Netanyahu blasts claim Israel is hostile to Christians as ‘incredible fabrication’

Prime Minister Benjamin Netanyahu downplays a series of recent documented anti-Christian incidents as isolated “aberrations” whose perpetrators have been punished, or in which the error has been rectified, touting Israel’s shared values and history with Christians and Christianity.

During an interview with CBS’s “60 Minutes,” the premier is asked about a series of recent incidents that damaged Israel’s relations with Christians — including Latin Patriarch of Jerusalem being denied access to the Church of the Holy Sepulchre on Easter, an IDF soldier smashing a Jesus statue in Lebanon, and an attack on a nun in Jerusalem’s Old City — and that some see as a “trend line of hostility to Christians.”

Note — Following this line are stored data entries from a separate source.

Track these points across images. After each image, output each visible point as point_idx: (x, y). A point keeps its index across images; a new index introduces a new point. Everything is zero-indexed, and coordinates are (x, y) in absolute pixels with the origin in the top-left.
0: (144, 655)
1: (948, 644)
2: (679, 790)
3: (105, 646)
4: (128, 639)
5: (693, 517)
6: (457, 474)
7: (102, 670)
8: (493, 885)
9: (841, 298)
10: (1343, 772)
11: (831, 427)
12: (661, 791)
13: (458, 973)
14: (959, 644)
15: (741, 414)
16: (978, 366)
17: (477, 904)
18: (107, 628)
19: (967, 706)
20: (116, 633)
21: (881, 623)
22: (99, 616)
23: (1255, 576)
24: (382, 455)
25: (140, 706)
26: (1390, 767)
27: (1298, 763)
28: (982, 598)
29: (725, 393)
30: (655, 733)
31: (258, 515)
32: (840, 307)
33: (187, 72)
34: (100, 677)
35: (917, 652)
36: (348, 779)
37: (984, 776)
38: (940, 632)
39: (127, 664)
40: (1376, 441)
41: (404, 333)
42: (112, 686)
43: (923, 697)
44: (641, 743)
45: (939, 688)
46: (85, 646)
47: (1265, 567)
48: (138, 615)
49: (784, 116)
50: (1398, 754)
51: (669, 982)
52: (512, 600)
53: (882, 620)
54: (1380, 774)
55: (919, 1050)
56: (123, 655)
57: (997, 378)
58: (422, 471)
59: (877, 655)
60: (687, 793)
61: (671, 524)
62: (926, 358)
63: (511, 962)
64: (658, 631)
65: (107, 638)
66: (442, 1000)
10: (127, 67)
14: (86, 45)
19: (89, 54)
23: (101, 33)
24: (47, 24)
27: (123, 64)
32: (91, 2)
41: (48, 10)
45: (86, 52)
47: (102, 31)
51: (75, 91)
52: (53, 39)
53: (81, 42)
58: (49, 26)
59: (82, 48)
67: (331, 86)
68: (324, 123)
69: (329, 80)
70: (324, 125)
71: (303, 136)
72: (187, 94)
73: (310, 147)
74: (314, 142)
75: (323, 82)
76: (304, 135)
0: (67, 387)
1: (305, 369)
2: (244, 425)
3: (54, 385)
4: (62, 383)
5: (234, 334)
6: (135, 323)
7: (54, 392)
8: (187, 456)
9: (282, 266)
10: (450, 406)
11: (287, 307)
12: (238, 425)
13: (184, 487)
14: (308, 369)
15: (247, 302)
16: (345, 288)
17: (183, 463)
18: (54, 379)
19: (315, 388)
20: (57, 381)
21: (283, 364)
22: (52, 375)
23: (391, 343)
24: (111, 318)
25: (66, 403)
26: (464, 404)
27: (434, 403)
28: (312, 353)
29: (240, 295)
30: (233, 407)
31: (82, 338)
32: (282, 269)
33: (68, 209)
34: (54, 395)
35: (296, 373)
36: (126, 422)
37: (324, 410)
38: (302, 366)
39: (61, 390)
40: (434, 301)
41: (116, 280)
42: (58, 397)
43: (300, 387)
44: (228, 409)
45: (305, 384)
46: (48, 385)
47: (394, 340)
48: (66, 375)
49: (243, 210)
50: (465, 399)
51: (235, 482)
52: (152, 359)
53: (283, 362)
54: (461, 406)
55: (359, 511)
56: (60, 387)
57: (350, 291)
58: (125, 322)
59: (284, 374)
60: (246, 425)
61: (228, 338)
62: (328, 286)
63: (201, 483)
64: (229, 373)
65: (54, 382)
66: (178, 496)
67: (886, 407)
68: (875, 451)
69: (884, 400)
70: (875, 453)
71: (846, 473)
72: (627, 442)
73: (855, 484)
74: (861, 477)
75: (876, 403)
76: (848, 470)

Netanyahu replies by calling that “one of those incredible fabrications,” saying Israel is the only place in the region where Christians have “thrived,” while in neighboring Arab countries “they’ve been squished, squashed, sometimes massacred.” He claims that while the West Bank Palestinian city of Bethlehem, Jesus’ birthplace, was 80% Christian when Israel controlled it, since it has been controlled by the Palestinian Authority, it has become “20% Christian, 80% Muslim.”

Asked if the series of incidents is all anomalies, the prime minister says: “These are not only anomalies. These are things that go contrary to our ethos, to our respect for Christianity.”

“But when that happens, okay, that guy, that soldier who did that, who, you know, violated — not violated but tore down a crucifix, he’s in jail. That guy who attacked a nun, he’s on trial,” he explains.

Regarding Pizzaballa, who was denied entry amid sweeping closures of Jerusalem’s holy sites due to gathering limits during the war with Iran, Netanyahu claims he “intervened immediately and opened the doors,” even though it took four days from the time the cardinal was blocked from reaching the church for Palm Sunday Mass until he was allowed to hold a limited prayer there.

“Israel is the one country in the Middle East that protects Christians, that values Christians, that embraces Christianity. We have common roots. We appreciate them. There’s an attempt not only to falsify our common history but also to falsify current events, to seize on these, you know, these aberrations, and pretend that this is Israeli policy. That’s ridiculous,” he concludes.

The remarks appear in an off-mic section of the interview that wasn’t aired and only appears in CBS’s full transcript.